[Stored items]
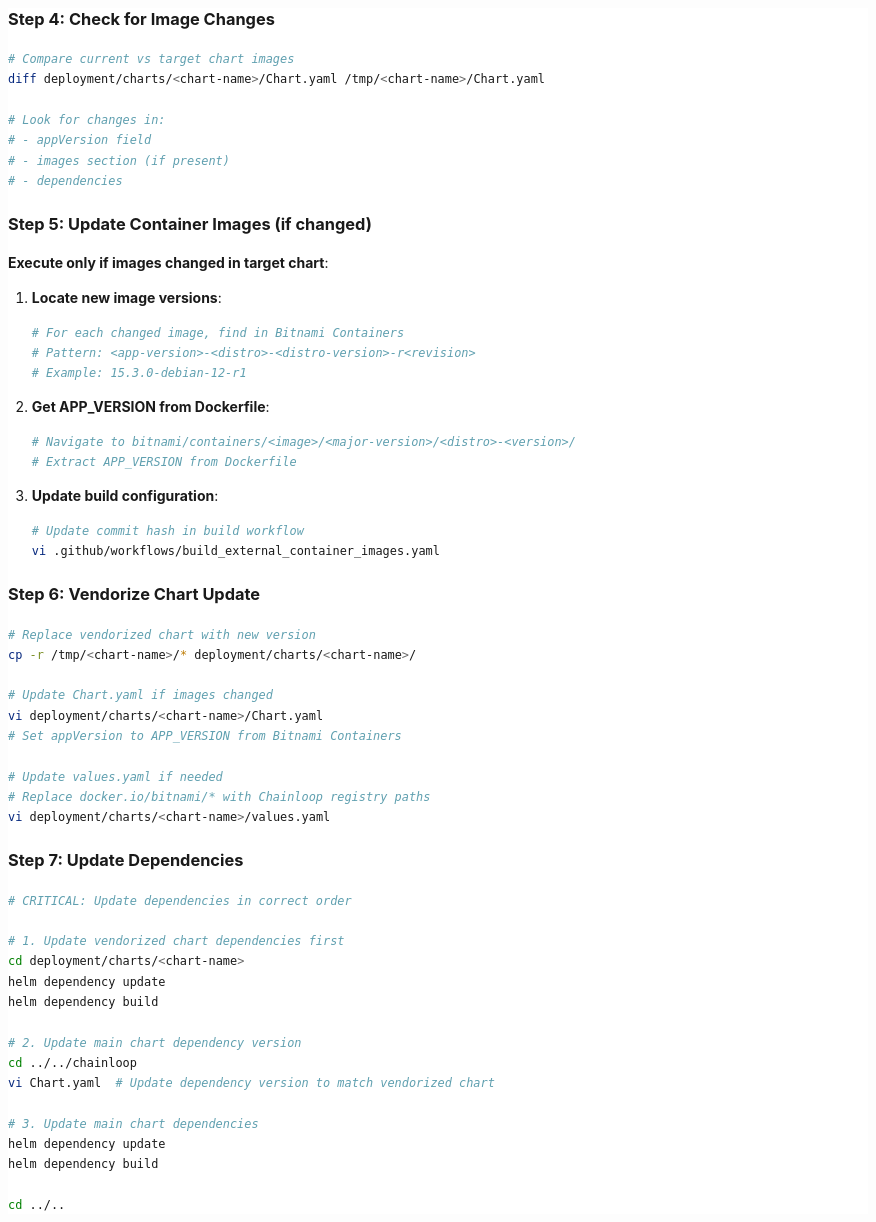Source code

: ### Step 4: Check for Image Changes
```bash
# Compare current vs target chart images
diff deployment/charts/<chart-name>/Chart.yaml /tmp/<chart-name>/Chart.yaml

# Look for changes in:
# - appVersion field
# - images section (if present)
# - dependencies
```

### Step 5: Update Container Images (if changed)
**Execute only if images changed in target chart**:

1. **Locate new image versions**:
   ```bash
   # For each changed image, find in Bitnami Containers
   # Pattern: <app-version>-<distro>-<distro-version>-r<revision>
   # Example: 15.3.0-debian-12-r1
   ```

2. **Get APP_VERSION from Dockerfile**:
   ```bash
   # Navigate to bitnami/containers/<image>/<major-version>/<distro>-<version>/
   # Extract APP_VERSION from Dockerfile
   ```

3. **Update build configuration**:
   ```bash
   # Update commit hash in build workflow
   vi .github/workflows/build_external_container_images.yaml
   ```

### Step 6: Vendorize Chart Update
```bash
# Replace vendorized chart with new version
cp -r /tmp/<chart-name>/* deployment/charts/<chart-name>/

# Update Chart.yaml if images changed
vi deployment/charts/<chart-name>/Chart.yaml
# Set appVersion to APP_VERSION from Bitnami Containers

# Update values.yaml if needed
# Replace docker.io/bitnami/* with Chainloop registry paths
vi deployment/charts/<chart-name>/values.yaml
```

### Step 7: Update Dependencies
```bash
# CRITICAL: Update dependencies in correct order

# 1. Update vendorized chart dependencies first
cd deployment/charts/<chart-name>
helm dependency update
helm dependency build

# 2. Update main chart dependency version
cd ../../chainloop
vi Chart.yaml  # Update dependency version to match vendorized chart

# 3. Update main chart dependencies
helm dependency update  
helm dependency build

cd ../..
```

**Task description:** Wherever "Replace" appears in a line of the entries, copy that line.

**Answer to this exercise:**
# Replace vendorized chart with new version
# Replace docker.io/bitnami/* with Chainloop registry paths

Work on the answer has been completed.